TEKS HASIL EKSTRAKSI ->

══════

Sabtu, 15 September 2018

SOSIOLOGI PENDIDIKAN: UTS Menganalisis Kasus di Dunia Pendidikan (Semester 2)


MENGANALISIS KASUS DI DUNIA PENDIDIKAN
UJIAN TENGAH SEMESTER
Untuk Memenuhi Tugas Mata Kuliah
Sosiologi Pendidikan
Yang dibina oleh Datu Jatmiko, S.Pd. M.A.









Disusun Oleh:
Nama         : Risma Nur Izzati
Kelas         : PGMI-2A
NIM          : 17205153002




JURUSAN PENDIDIKAN GURU MADRASAH IBTIDAIYAH
FAKULTAS TARBIYAH DAN ILMU KEGURUAN
INSTITUT AGAMA ISLAM NEGERI
TULUNGAGUNG
April 2016

A.      Kasus

1.302 Anak di Sampang Putus Sekolah

Sejumlah siswa berbaris sebelum mengikuti upacara Senin (27/7/2015).
Liputan6.com, Sampang – Berdasarkan data Dinas Pendidikan Sampang, hingga 2015 tercatat 1.302 anak di kabupaten Sampang, Madura, Jawa Timur putus sekolah.
“Jumlah angka putus sekolah ini dari berbagai tingkatan pendidikan, mulai dari tingkat SD hingga SMA dan yang sederajat”, kata Kabid Kurikulum Dinas Pendidikan Sampang Arief Budiansor di Sampang, Kamis (10/12/2015) seperti dilansir Antara.
Menurut dia, mayoritas anak putus sekolah berasal dari tingkat Sekolah Dasar/Madrasah Ibtidaiyah. Tercatat sebanyak 657 siswa putus sekolah pada tingkat itu.
Sementara pada tingkat SMP/MTs ada 500 siswa yang tidak dapat melanjutkan sekolah, sisanya ada di tingkat SMA/SMK dan MA sebanyak 145 siswa.
Dia menjelaskan sebagian besar anak putus sekolah bukan karena biaya pendikan yang mahal.

══════

DATA MASUKAN ->
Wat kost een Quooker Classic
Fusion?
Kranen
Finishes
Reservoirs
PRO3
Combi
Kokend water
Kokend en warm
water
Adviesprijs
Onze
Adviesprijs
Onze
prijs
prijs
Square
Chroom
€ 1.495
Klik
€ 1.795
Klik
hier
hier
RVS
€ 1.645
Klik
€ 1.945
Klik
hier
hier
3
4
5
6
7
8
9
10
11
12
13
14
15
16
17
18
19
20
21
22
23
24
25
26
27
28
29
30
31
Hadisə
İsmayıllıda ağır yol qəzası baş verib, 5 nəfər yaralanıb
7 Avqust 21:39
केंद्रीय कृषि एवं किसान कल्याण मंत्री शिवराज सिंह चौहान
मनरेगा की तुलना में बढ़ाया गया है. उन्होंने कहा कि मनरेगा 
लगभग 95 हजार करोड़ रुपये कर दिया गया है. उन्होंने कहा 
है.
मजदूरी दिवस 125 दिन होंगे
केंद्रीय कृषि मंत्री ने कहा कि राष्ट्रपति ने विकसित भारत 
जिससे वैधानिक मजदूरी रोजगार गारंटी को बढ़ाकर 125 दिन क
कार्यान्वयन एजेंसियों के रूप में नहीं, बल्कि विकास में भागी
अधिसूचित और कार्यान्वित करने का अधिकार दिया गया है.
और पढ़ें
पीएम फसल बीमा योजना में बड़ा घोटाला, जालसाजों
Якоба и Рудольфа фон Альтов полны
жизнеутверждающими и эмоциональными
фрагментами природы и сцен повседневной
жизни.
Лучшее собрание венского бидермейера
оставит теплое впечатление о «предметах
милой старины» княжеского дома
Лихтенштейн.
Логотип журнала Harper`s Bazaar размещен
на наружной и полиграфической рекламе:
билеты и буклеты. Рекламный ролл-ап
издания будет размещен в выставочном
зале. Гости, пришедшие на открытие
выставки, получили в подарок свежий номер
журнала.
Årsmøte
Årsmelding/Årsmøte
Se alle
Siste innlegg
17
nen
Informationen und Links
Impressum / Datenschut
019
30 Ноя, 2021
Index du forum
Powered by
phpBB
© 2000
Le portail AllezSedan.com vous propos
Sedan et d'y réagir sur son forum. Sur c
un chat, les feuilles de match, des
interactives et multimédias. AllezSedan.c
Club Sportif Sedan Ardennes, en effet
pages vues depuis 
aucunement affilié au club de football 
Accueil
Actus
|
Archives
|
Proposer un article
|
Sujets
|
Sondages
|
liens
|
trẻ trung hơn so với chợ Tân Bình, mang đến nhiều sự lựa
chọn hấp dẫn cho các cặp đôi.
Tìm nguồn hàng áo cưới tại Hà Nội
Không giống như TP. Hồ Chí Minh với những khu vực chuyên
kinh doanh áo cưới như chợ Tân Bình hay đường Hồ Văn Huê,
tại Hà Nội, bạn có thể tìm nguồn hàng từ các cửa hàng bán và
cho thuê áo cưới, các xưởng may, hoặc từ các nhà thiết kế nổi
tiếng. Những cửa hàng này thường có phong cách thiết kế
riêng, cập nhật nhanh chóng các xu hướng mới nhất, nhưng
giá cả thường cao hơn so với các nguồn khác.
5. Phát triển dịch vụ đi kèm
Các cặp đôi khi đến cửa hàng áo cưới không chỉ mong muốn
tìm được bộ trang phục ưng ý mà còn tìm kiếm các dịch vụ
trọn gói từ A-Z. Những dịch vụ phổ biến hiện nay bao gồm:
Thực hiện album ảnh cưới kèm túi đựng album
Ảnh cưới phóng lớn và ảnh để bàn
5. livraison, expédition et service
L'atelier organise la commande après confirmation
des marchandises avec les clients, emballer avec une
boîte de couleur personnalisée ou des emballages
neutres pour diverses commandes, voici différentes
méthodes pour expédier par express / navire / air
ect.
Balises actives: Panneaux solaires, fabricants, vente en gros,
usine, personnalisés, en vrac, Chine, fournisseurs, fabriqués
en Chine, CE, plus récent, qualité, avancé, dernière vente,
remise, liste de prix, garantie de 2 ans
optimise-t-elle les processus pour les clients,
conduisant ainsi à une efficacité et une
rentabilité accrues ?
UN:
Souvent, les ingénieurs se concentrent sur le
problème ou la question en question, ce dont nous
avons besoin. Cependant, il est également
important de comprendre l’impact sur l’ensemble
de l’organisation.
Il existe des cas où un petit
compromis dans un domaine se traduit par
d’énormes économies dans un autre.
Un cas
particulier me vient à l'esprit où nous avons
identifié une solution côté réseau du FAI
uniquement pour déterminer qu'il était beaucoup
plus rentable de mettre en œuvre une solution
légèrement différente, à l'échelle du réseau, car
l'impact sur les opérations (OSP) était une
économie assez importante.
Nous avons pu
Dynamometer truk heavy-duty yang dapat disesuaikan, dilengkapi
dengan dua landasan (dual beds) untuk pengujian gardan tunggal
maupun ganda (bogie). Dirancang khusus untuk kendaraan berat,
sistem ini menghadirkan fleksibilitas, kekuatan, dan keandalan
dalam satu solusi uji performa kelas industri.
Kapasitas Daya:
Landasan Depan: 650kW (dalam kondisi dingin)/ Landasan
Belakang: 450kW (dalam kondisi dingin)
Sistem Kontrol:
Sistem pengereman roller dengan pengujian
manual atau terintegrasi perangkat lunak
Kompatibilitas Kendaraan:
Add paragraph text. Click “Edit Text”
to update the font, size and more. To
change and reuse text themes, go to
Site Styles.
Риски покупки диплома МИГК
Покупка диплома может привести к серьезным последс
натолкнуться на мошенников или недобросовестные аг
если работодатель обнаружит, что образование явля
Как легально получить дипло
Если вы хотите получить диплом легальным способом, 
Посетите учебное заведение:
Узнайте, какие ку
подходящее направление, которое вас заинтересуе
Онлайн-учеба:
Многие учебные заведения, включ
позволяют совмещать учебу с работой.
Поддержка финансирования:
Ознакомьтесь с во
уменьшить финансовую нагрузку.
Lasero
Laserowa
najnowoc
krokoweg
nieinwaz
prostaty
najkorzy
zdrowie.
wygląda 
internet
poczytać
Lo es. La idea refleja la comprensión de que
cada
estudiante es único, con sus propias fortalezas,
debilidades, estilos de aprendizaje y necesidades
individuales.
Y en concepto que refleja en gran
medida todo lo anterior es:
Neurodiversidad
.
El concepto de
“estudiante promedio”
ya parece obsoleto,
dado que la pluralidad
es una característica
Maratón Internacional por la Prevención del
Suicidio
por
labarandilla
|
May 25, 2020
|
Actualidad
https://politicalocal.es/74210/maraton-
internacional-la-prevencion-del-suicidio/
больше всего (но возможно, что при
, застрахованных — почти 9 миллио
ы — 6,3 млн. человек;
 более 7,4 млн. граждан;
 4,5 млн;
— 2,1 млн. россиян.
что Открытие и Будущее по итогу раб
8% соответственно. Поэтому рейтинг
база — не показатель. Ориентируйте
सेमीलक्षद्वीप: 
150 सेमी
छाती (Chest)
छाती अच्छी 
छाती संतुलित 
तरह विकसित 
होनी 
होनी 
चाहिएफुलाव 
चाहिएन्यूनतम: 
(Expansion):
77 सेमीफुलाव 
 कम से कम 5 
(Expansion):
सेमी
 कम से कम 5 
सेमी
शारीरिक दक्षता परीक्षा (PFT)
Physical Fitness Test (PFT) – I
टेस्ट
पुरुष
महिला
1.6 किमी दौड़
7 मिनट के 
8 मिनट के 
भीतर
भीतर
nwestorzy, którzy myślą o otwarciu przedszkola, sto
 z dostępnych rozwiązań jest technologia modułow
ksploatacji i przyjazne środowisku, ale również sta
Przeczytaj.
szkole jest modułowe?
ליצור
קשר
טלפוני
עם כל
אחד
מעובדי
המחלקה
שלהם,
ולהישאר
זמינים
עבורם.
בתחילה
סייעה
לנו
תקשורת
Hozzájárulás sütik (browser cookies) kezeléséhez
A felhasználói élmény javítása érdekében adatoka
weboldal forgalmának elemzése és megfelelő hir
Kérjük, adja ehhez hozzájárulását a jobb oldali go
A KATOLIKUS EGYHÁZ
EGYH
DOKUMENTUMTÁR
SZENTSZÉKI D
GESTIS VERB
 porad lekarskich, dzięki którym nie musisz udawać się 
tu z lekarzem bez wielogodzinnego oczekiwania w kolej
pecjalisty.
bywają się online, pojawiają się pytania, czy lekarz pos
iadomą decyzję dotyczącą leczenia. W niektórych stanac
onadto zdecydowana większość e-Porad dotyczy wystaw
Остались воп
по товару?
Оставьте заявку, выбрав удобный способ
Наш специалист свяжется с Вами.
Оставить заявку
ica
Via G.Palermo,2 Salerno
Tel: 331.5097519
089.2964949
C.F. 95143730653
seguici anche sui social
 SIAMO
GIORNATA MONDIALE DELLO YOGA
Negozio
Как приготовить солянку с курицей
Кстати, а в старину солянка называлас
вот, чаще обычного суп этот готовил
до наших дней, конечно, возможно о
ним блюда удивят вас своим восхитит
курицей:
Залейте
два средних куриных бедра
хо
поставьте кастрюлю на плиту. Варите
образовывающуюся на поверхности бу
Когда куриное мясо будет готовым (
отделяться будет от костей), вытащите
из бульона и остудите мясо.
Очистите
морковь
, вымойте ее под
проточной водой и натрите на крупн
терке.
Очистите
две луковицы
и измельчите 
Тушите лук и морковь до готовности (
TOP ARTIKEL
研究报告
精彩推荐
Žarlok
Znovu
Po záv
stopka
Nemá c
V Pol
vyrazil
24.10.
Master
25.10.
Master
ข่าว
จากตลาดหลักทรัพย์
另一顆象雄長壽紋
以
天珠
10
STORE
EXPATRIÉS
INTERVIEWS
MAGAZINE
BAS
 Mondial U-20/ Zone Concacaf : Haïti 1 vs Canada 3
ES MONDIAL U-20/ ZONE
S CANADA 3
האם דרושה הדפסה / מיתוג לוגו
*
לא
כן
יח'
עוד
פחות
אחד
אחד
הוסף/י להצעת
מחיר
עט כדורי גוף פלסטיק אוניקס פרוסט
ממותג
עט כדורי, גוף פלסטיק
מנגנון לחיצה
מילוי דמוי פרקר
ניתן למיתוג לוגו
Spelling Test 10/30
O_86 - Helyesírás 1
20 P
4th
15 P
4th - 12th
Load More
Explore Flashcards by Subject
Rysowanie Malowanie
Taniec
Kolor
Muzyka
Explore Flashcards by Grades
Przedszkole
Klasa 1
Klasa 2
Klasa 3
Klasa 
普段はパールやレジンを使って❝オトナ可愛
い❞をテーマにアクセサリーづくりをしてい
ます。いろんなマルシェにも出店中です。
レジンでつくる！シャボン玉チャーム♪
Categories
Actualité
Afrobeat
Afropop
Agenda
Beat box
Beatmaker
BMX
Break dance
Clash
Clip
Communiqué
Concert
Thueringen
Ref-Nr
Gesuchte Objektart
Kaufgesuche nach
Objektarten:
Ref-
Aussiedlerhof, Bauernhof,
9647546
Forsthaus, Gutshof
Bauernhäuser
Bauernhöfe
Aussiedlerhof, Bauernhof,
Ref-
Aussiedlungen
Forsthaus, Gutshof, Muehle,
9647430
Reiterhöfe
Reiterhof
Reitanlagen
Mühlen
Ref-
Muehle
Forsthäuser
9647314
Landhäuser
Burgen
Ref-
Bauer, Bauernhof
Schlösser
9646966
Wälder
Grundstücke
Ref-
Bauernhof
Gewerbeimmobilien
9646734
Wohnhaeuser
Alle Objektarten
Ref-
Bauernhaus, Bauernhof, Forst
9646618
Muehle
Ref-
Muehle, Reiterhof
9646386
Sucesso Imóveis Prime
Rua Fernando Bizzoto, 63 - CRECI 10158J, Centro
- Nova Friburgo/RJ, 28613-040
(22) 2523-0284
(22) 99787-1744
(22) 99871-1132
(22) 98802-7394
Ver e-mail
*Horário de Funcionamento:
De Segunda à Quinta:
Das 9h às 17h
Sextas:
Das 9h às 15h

══════

PERINTAH 1 ->
Tulis ulang paragraf teks hasil ekstraksi yang diawali "Liputan6.com, Sampang – Berdasarkan data" dengan lebih ringkas, tanpa menghilangkan fakta utamanya.
PERINTAH 2 ->
Jawab pertanyaan berikut berdasarkan teks hasil ekstraksi.
(a) Siapa pembina mata kuliah Sosiologi Pendidikan?
(b) Berapa siswa tingkat Sekolah Dasar/Madrasah Ibtidaiyah yang putus sekolah?
(c) Berapa siswa yang putus sekolah di tingkat SMA/SMK dan MA?
PERINTAH 3 ->
Salin tanpa perubahan bagian teks hasil ekstraksi dari "Liputan6.com, Sampang –" sampai "sebanyak 145 siswa.".

JAWABAN ANDA 1 ->
Data Dinas Pendidikan Sampang mencatat 1.302 anak putus sekolah di Kabupaten Sampang, Madura, Jawa Timur, hingga 2015.

JAWABAN ANDA 2 ->
(a) Datu Jatmiko, S.Pd. M.A.
(b) 657 siswa.
(c) 145 siswa.

JAWABAN ANDA 3 ->
Liputan6.com, Sampang – Berdasarkan data Dinas Pendidikan Sampang, hingga 2015 tercatat 1.302 anak di kabupaten Sampang, Madura, Jawa Timur putus sekolah.
“Jumlah angka putus sekolah ini dari berbagai tingkatan pendidikan, mulai dari tingkat SD hingga SMA dan yang sederajat”, kata Kabid Kurikulum Dinas Pendidikan Sampang Arief Budiansor di Sampang, Kamis (10/12/2015) seperti dilansir Antara.
Menurut dia, mayoritas anak putus sekolah berasal dari tingkat Sekolah Dasar/Madrasah Ibtidaiyah. Tercatat sebanyak 657 siswa putus sekolah pada tingkat itu.
Sementara pada tingkat SMP/MTs ada 500 siswa yang tidak dapat melanjutkan sekolah, sisanya ada di tingkat SMA/SMK dan MA sebanyak 145 siswa.